- [Direction 1] In the forum thread, what solution did user4818 use both times they encountered this problem?

- [Source passage]
::::
You can probably use a non voltage tester to find the break. As to repairs-- good luck


----------



## user4818 (Jan 15, 2009)

I've only encountered this twice and the solution both times was to install baseboard heat. 

Since this is rental property, I doubt the landlords will go for anything expensive and that is the cheapest and fastest fix in my opinion, assuming you can get a new cable out of the thermostat and down the the baseboard fairly easily.

Now, with some tracing equipment you could locate the fault in the embedded cable, but I have no idea how you would actually repair the cable itself.


----------



## wildleg (Apr 12, 2009)

some radiant heat has manufacturer repair kits and also troubleshooting tools. are these out of warranty or old units or brand new units still under warranty ? have you tried contacting the manufacturer for advice ?


----------



## 2tallskiingtom (Apr 24, 2010)

wildleg said:


> some radiant heat has manufacturer repair kits and also troubleshooting tools. are these out of warranty or old units or brand new units still under warranty ? have you tried contacting the manufacturer for advice ?
::::
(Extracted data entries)
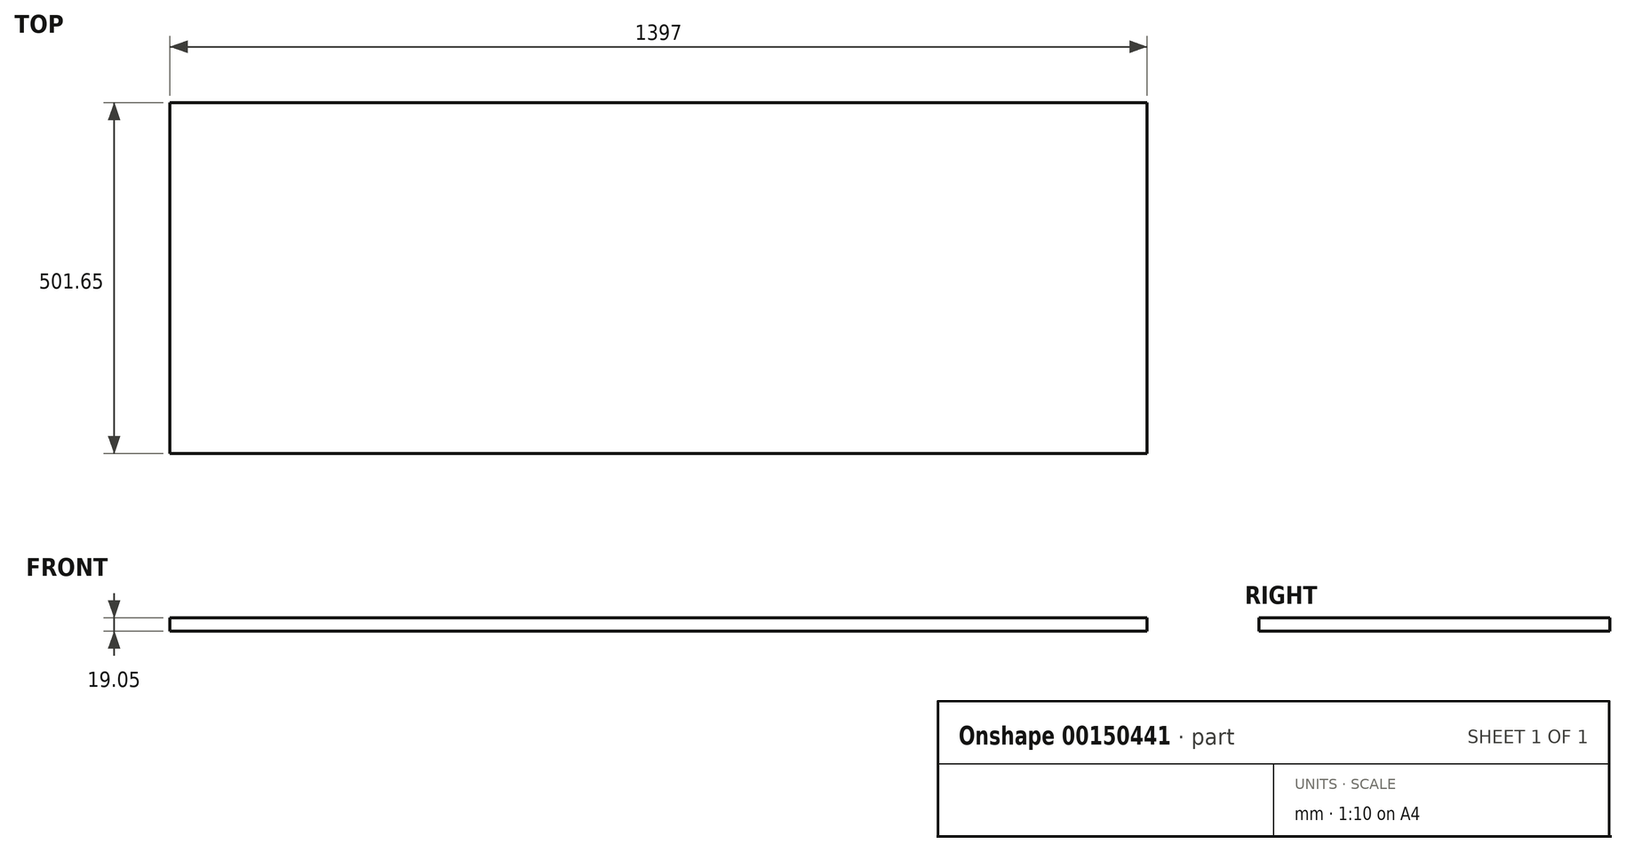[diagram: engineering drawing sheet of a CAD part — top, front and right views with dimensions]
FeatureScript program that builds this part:
annotation { "Feature Type Name" : "Feature", "Feature Type Description" : "" }
export const myFeature = defineFeature(function(context is Context, id is Id, definition is map)
    precondition{}
    {
        {
            var Q0;
            Q0=qCreatedBy(makeId("Top.planeOp"),FACE);
            var sketch = newSketch(context, id + "F0", { "sketchPlane" : qUnion([Q0])});
            skLineSegment(sketch, "E0.bottom", {"start": v(-698.5, 0) * mm, "end": v(698.5, 0) * mm});
            skLineSegment(sketch, "E0.top", {"start": v(-698.5, -501.65) * mm, "end": v(698.5, -501.65) * mm});
            skLineSegment(sketch, "E0.left", {"start": v(-698.5, 0) * mm, "end": v(-698.5, -501.65) * mm});
            skLineSegment(sketch, "E0.right", {"start": v(698.5, 0) * mm, "end": v(698.5, -501.65) * mm});
            skSolve(sketch);
        }
        {
            var Q0;
            Q0 = qSketchRegion(id + "F0", true);
            extrude(context, id + "F1", {"entities" : qUnion([Q0]), "oppositeDirection" : true, "depth" : 19.05 * mm});
        }
    });
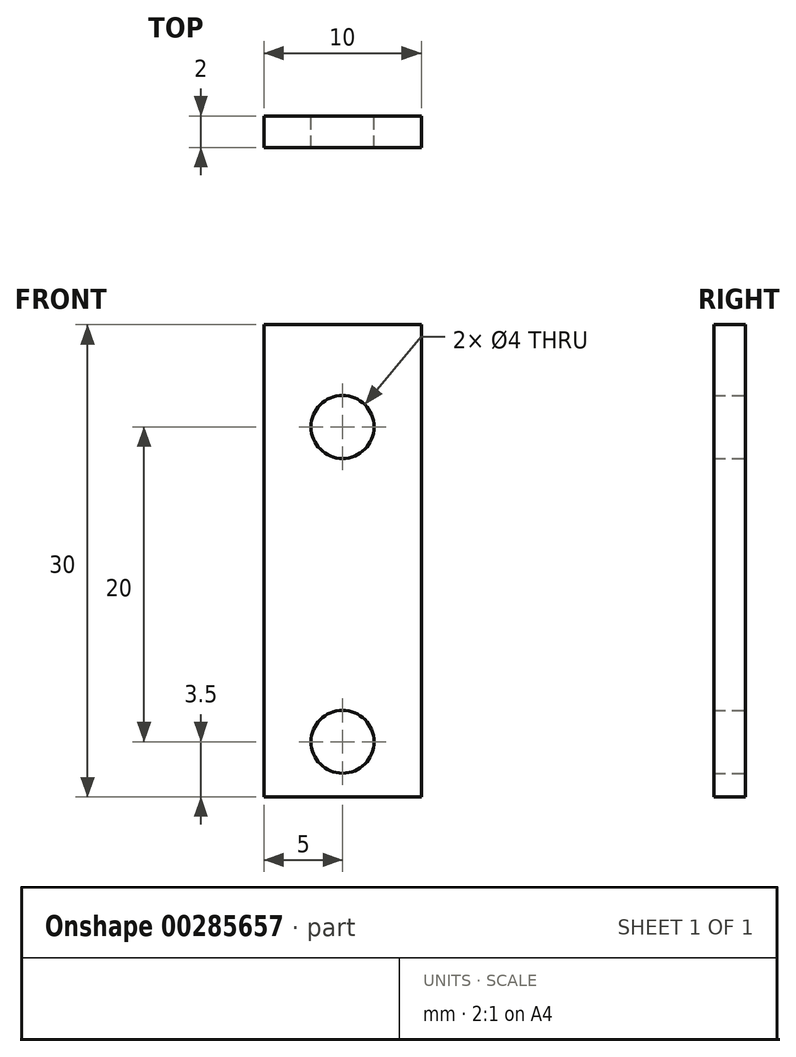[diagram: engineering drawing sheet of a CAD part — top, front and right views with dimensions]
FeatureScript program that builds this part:
annotation { "Feature Type Name" : "Feature", "Feature Type Description" : "" }
export const myFeature = defineFeature(function(context is Context, id is Id, definition is map)
    precondition{}
    {
        {
            var Q0;
            Q0=qCreatedBy(makeId("Front.planeOp"),FACE);
            var sketch = newSketch(context, id + "F0", { "sketchPlane" : qUnion([Q0])});
            skLineSegment(sketch, "E0.bottom", {"start": v(5, -15) * mm, "end": v(-5, -15) * mm});
            skLineSegment(sketch, "E0.top", {"start": v(5, 15) * mm, "end": v(-5, 15) * mm});
            skLineSegment(sketch, "E0.left", {"start": v(5, -15) * mm, "end": v(5, 15) * mm});
            skLineSegment(sketch, "E0.right", {"start": v(-5, -15) * mm, "end": v(-5, 15) * mm});
            skPoint(sketch, "E0.middle", {"position": v(0, 0) * mm});
            skCircle(sketch, "E1", {"center": v(0, 8.5) * mm, "radius": 2 * mm});
            skCircle(sketch, "E2", {"center": v(0, -11.5) * mm, "radius": 2 * mm});
            skSolve(sketch);
        }
        {
            var Q0;
            Q0=makeQuery(id+"F0.imprint","IMPRINT",FACE,{"disambiguationData":[TD([[makeQuery(id+"F0.imprint","IMPRINT",EDGE,{"derivedFrom":sQuery(id+"F0.wireOp",EDGE,"E0.bottom")}),-1.0]])]});
            extrude(context, id + "F1", {"entities" : qUnion([Q0]), "depth" : 2 * mm, "offsetDistance" : 25 * mm});
        }
    });
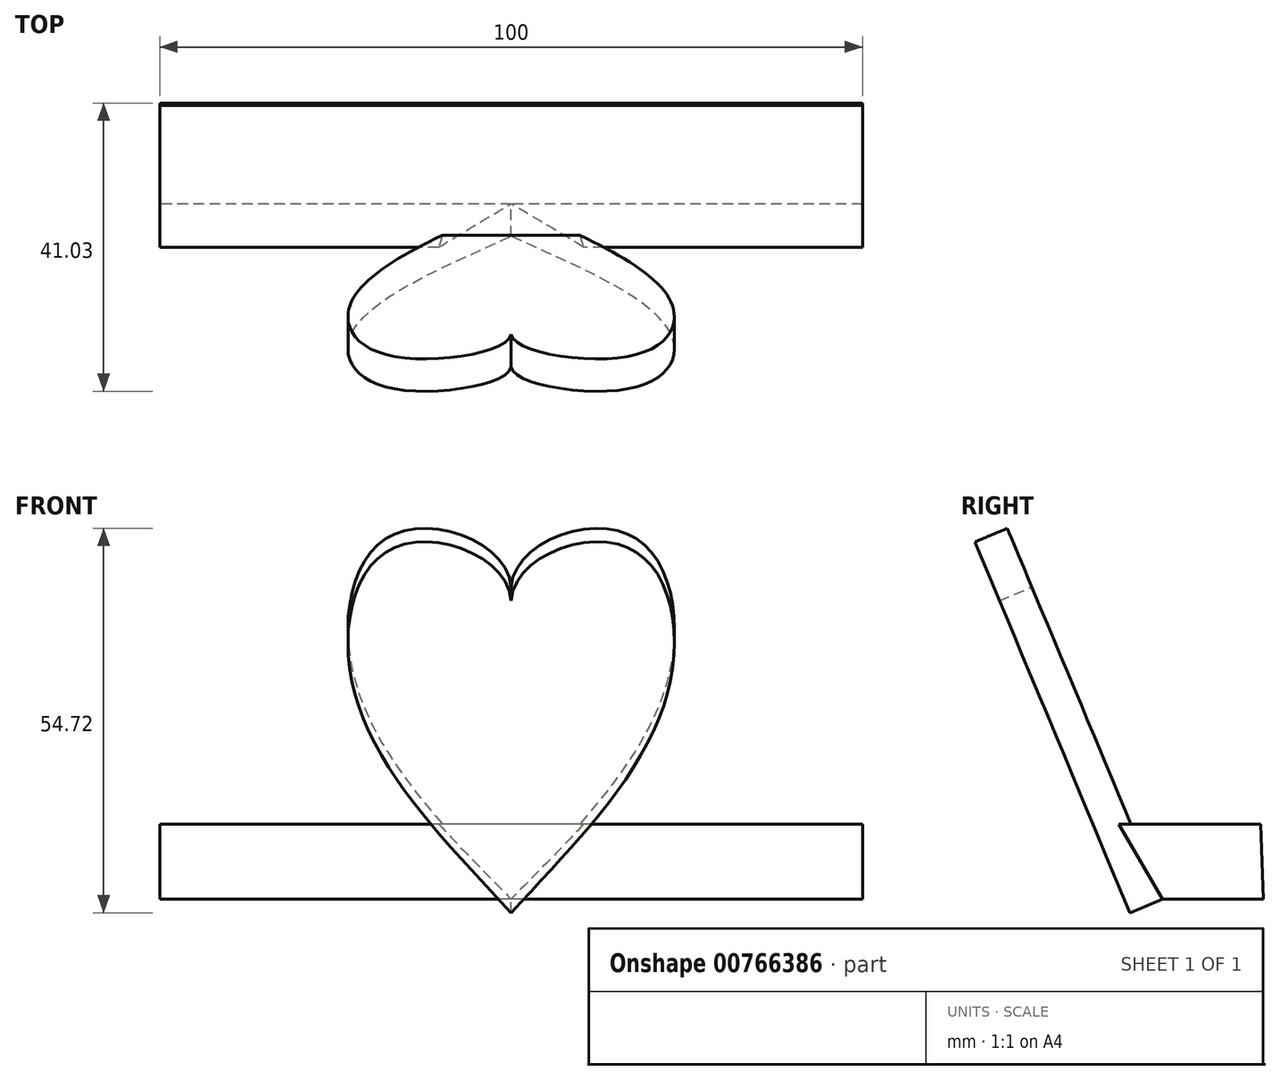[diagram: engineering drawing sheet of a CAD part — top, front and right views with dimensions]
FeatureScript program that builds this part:
annotation { "Feature Type Name" : "Feature", "Feature Type Description" : "" }
export const myFeature = defineFeature(function(context is Context, id is Id, definition is map)
    precondition{}
    {
        {
            var Q0;
            Q0=qCreatedBy(makeId("Right.planeOp"),FACE);
            var sketch = newSketch(context, id + "F0", { "sketchPlane" : qUnion([Q0])});
            skLineSegment(sketch, "E0", {"start": v(-17.4, 41.64) * mm, "end": v(0, 0) * mm});
            skLineSegment(sketch, "E1", {"start": v(0, 0) * mm, "end": v(50.65, 0) * mm});
            skSolve(sketch);
        }
        {
            var Q0;
            Q0=sQuery(id+"F0.wireOp",EDGE,"E0");
            cPlane(context, id + "F1", {"entities" : qUnion([Q0]), "cplaneType" : CPlaneType.LINE_ANGLE, "offset" : 25 * mm, "angle" : 90 * degree, "oppositeDirection" : true, "width" : 150 * mm, "height" : 150 * mm});
        }
        {
            var Q0;
            Q0=qCreatedBy(id+"F1.planeOp",FACE);
            var sketch = newSketch(context, id + "F2", { "sketchPlane" : qUnion([Q0])});
            skFitSpline(sketch, "E2", {"points": [v(0, 48.15) * mm, v(15.84, 56.64) * mm, v(22.34, 34.2) * mm, v(0, 0) * mm], "startDerivative": vector(4.6, 71.87) * mm, "endDerivative": vector(-64.57, -76.4) * mm});
            skFitSpline(sketch, "E3.MirrorCS", {"points": [v(0, 48.15) * mm, v(-15.84, 56.64) * mm, v(-22.34, 34.2) * mm, v(0, 0) * mm], "startDerivative": vector(-4.6, 71.87) * mm, "endDerivative": vector(64.57, -76.4) * mm});
            skSolve(sketch);
        }
        {
            var Q0;
            Q0=makeQuery(id+"F2.imprint","IMPRINT",FACE,{"disambiguationData":[TD([[makeQuery(id+"F2.imprint","IMPRINT",EDGE,{"derivedFrom":sQuery(id+"F2.wireOp",EDGE,"E2")}),-1.0]])]});
            extrude(context, id + "F3", {"entities" : qUnion([Q0]), "depth" : 5 * mm, "offsetDistance" : 25 * mm});
        }
        {
            var Q0;
            Q0=qCreatedBy(makeId("Right.planeOp"),FACE);
            var sketch = newSketch(context, id + "F4", { "sketchPlane" : qUnion([Q0])});
            skLineSegment(sketch, "E4", {"start": v(0, 0) * mm, "end": v(14.35, 0) * mm});
            skLineSegment(sketch, "E5", {"start": v(0, 0) * mm, "end": v(-6.18, 10.7) * mm});
            skLineSegment(sketch, "E6", {"start": v(-6.18, 10.7) * mm, "end": v(14.01, 10.7) * mm});
            skLineSegment(sketch, "E7", {"start": v(14.01, 10.7) * mm, "end": v(14.35, 0) * mm});
            skSolve(sketch);
        }
        {
            var Q0;
            Q0=makeQuery(id+"F4.imprint","IMPRINT",FACE,{"disambiguationData":[TD([[makeQuery(id+"F4.imprint","IMPRINT",EDGE,{"derivedFrom":sQuery(id+"F4.wireOp",EDGE,"E4")}),1.0]])]});
            extrude(context, id + "F5", {"entities" : qUnion([Q0]), "operationType" : NewBodyOperationType.ADD, "endBound" : BoundingType.SYMMETRIC, "depth" : 100 * mm, "offsetDistance" : 25 * mm});
        }
    });
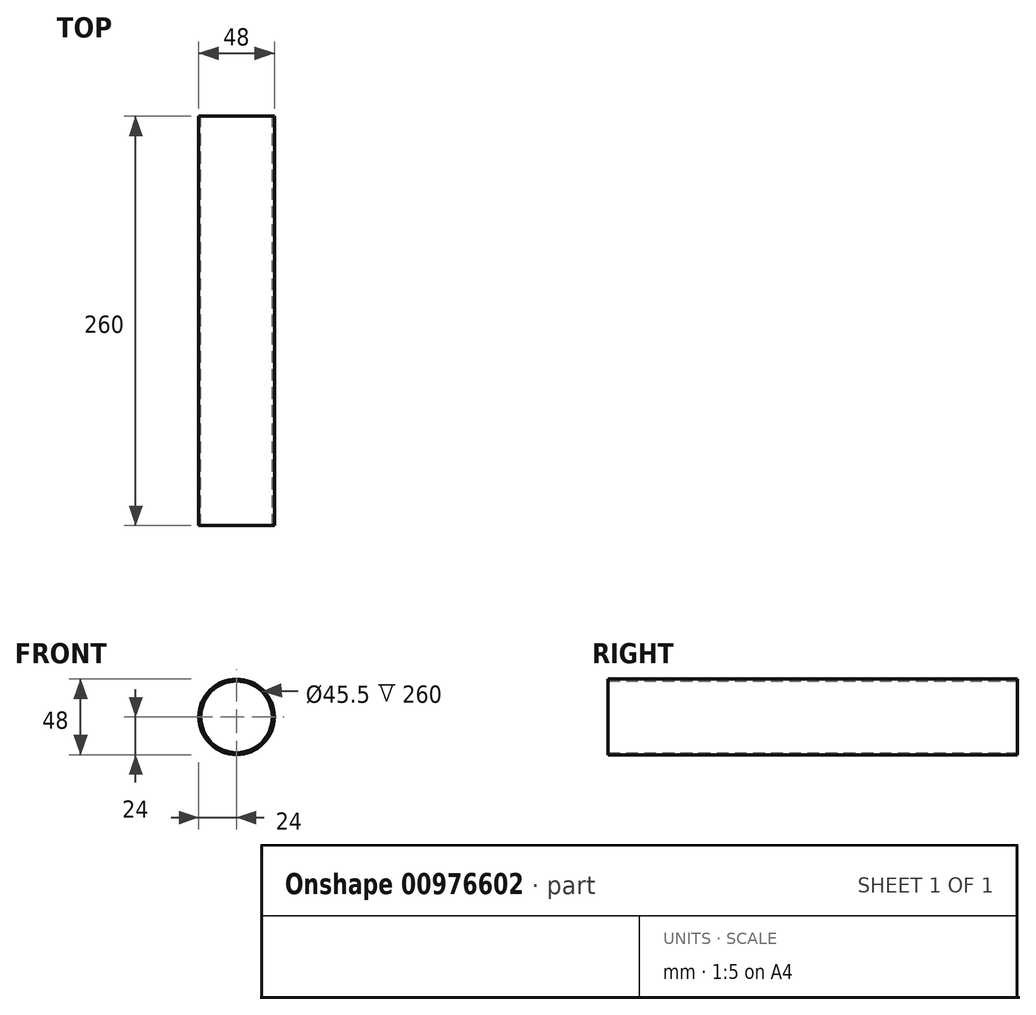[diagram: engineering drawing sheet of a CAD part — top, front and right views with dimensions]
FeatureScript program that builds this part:
annotation { "Feature Type Name" : "Feature", "Feature Type Description" : "" }
export const myFeature = defineFeature(function(context is Context, id is Id, definition is map)
    precondition{}
    {
        {
            var Q0;
            Q0=qCreatedBy(makeId("Front.planeOp"),FACE);
            var sketch = newSketch(context, id + "F0", { "sketchPlane" : qUnion([Q0])});
            skCircle(sketch, "E0", {"center": v(0, 0) * mm, "radius": 24 * mm});
            skCircle(sketch, "E1", {"center": v(0, 0) * mm, "radius": 22.75 * mm});
            skSolve(sketch);
        }
        {
            var Q0;
            Q0=makeQuery(id+"F0.imprint","IMPRINT",FACE,{"disambiguationData":[TD([[makeQuery(id+"F0.imprint","IMPRINT",EDGE,{"derivedFrom":sQuery(id+"F0.wireOp",EDGE,"E0")}),1.0]])]});
            extrude(context, id + "F1", {"entities" : qUnion([Q0]), "depth" : 260 * mm, "offsetDistance" : 25 * mm, "symmetric" : true});
        }
    });
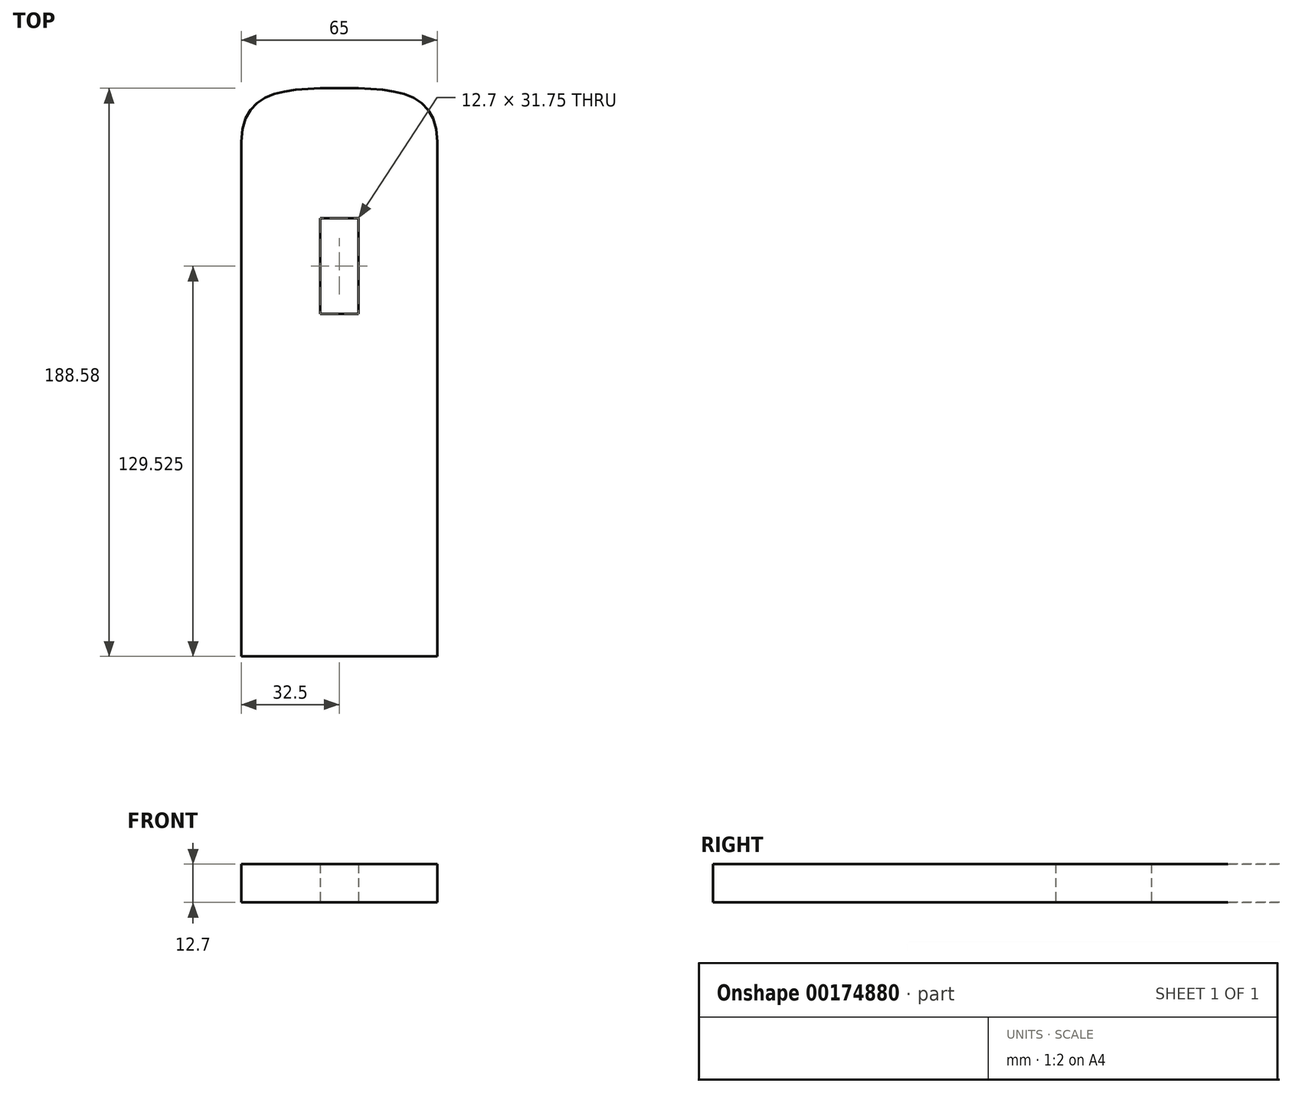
::::
- [Direction 2] Please put the lines of the records, from the start of the records up to and including the line with "Q0 = qSketchRegion(id", into a JSON list of strings with one string per line and blank lines skipped. Leave the pictures out.

- [Right answer 1] Installing baseboard heat.

- [Right answer 2]
[
  "[diagram: engineering drawing sheet of a CAD part — top, front and right views with dimensions]",
  "FeatureScript program that builds this part:",
  "annotation { \"Feature Type Name\" : \"Feature\", \"Feature Type Description\" : \"\" }",
  "export const myFeature = defineFeature(function(context is Context, id is Id, definition is map)",
  "    precondition{}",
  "    {",
  "        {",
  "            var Q0;",
  "            Q0=qCreatedBy(makeId(\"Top.planeOp\"),FACE);",
  "            var sketch = newSketch(context, id + \"F0\", { \"sketchPlane\" : qUnion([Q0])});",
  "            skLineSegment(sketch, \"E0.bottom\", {\"start\": v(-698.5, 0) * mm, \"end\": v(698.5, 0) * mm});",
  "            skLineSegment(sketch, \"E0.top\", {\"start\": v(-698.5, -501.65) * mm, \"end\": v(698.5, -501.65) * mm});",
  "            skLineSegment(sketch, \"E0.left\", {\"start\": v(-698.5, 0) * mm, \"end\": v(-698.5, -501.65) * mm});",
  "            skLineSegment(sketch, \"E0.right\", {\"start\": v(698.5, 0) * mm, \"end\": v(698.5, -501.65) * mm});",
  "            skSolve(sketch);",
  "        }",
  "        {",
  "            var Q0;",
  "            Q0 = qSketchRegion(id + \"F0\", true);"
]